Theatre Royal Drury Lane, the oldest theatre in London. Its first building was here in 1663




Bust of Victorian theatre manager Augustus Harris.





Denmark Street seems somehow to have been left behind from an earlier era. It is a bit down at heel. It was laid out in 1687, and its tall buildings are certainly old. It was London's answer to Tin Pan Alley in the swinging sixties. It now mostly has guitar shops.


Regent Sounds studios was where many sixties bands recorded, including the Stones and the Kinks


Another obscure little place in a really busy built up area, which you would not find unless you knew where to look, is the Phoenix Garden.

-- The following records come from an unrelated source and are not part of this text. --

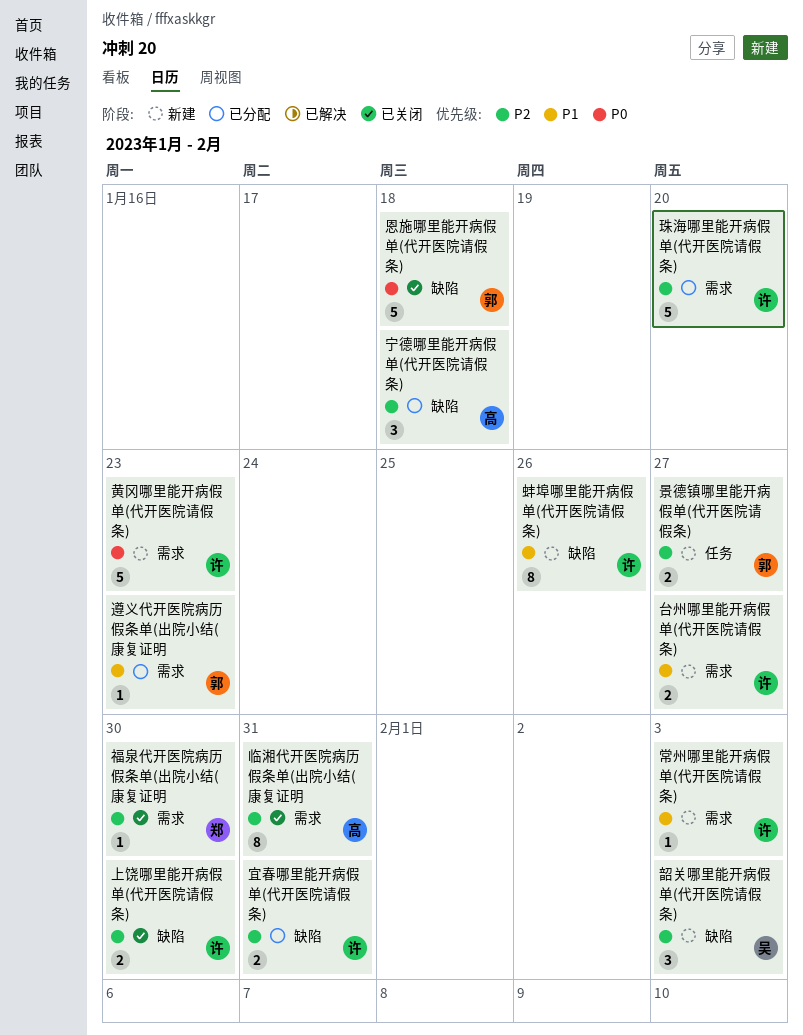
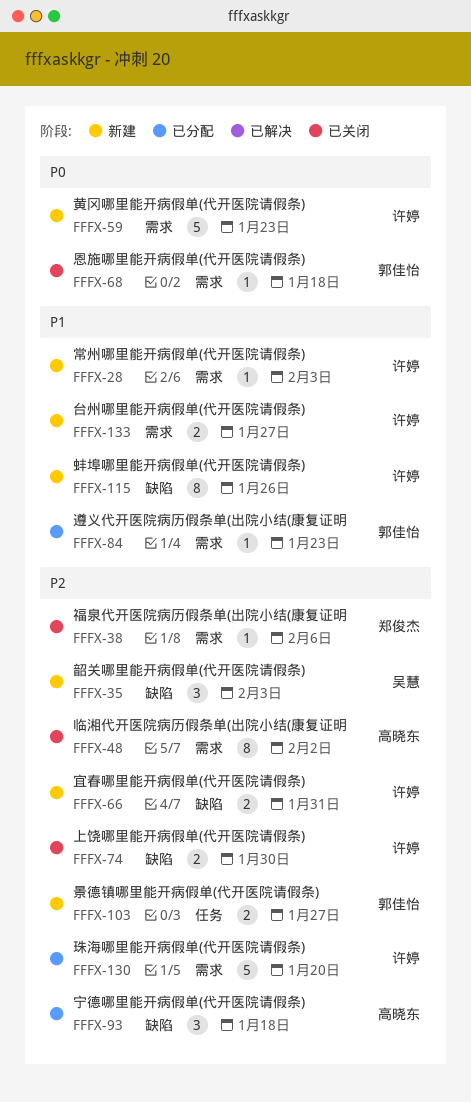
临湘代开医院病历假条单(出院小结(康复证明, due: Jan 31 -> Feb 2
宜春哪里能开病假单(代开医院请假条), status: 已分配 -> 新建
恩施哪里能开病假单(代开医院请假条), label: 缺陷 -> 需求
恩施哪里能开病假单(代开医院请假条), estimate: 5 -> 1
福泉代开医院病历假条单(出院小结(康复证明, due: Jan 30 -> Feb 6

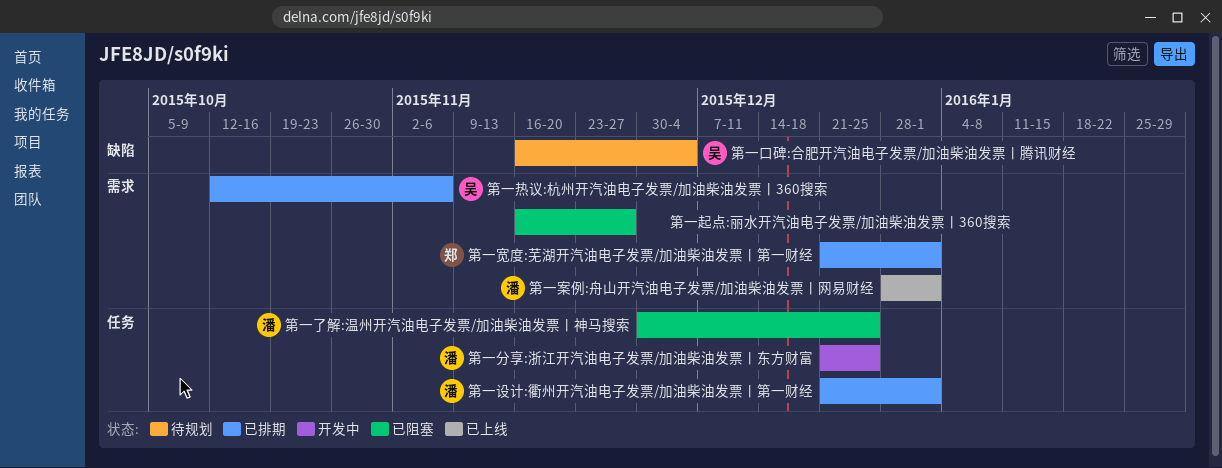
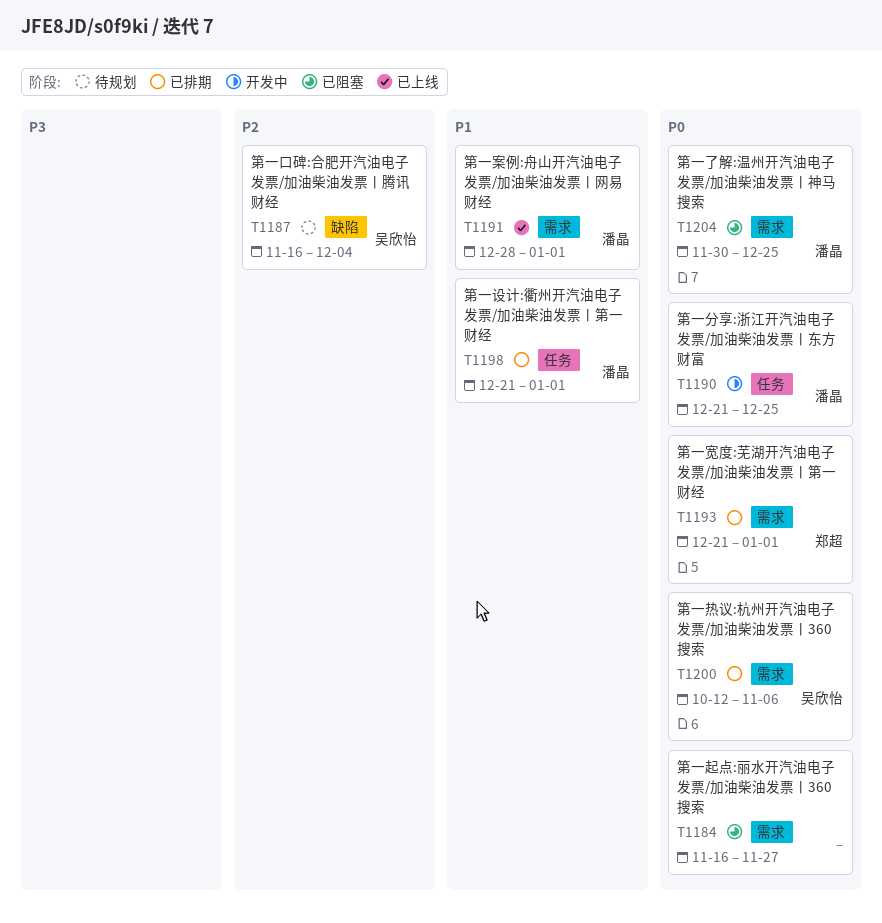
第一了解:温州开汽油电子发票/加油柴油发票丨神马搜索, label: 任务 -> 需求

This really is a pocket park, a little scrap of land (once a car park, turned into a garden by local volunteers) It is a very fine example of doing an awful lot with clearly very little (space or money). A stark contrast to Windrush Square (see end of my Brixton entry) which is an example of how to produce so little out of so much.

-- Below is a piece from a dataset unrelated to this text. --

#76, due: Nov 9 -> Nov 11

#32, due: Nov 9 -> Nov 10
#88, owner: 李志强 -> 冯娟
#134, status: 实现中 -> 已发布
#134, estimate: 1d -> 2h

Top give you an idea of how small these gardens are, a couple of women gossiping on a bench could be heard from all round the gardens, but not seen because of the clever planting.











A fox liked it too.



This is the famous Seven Dials, a meeting point of seven streets marked by a column with six dials. (The original 17th century plans only anticipated six streets apparently). The design was meant to pack in teh maximum number of houses,but its aim of attracting wealthy homeowners didn't really work and by the 19th century this was a centre of crime and prostitution. Now it is full of trendy bars and shops.


The column itself was removed in the 18th century and now resides in Weybridge. This is a 1980s replica based conveniently on the original 17th century designs which are in the collection of the British Museum. (Nice little footnote from my walking guidebook!)



The Lamb & Flag pub is over 300 years old and suits in a nice little courtyard off the main roads. The merits of pedestrianization.


The award for most obscure blue plaque might go here...

Slightly more prestigious...

Top notch name, but rather tenuous link - stayed here with her brother....
And the fame of this building lies in its blue plaque...
Charles Dickens learned here that writing is a better career than working in a blacking factory.


And to finish off, Rules, the oldest restaurant in London, starting as an oyster bar in 1798.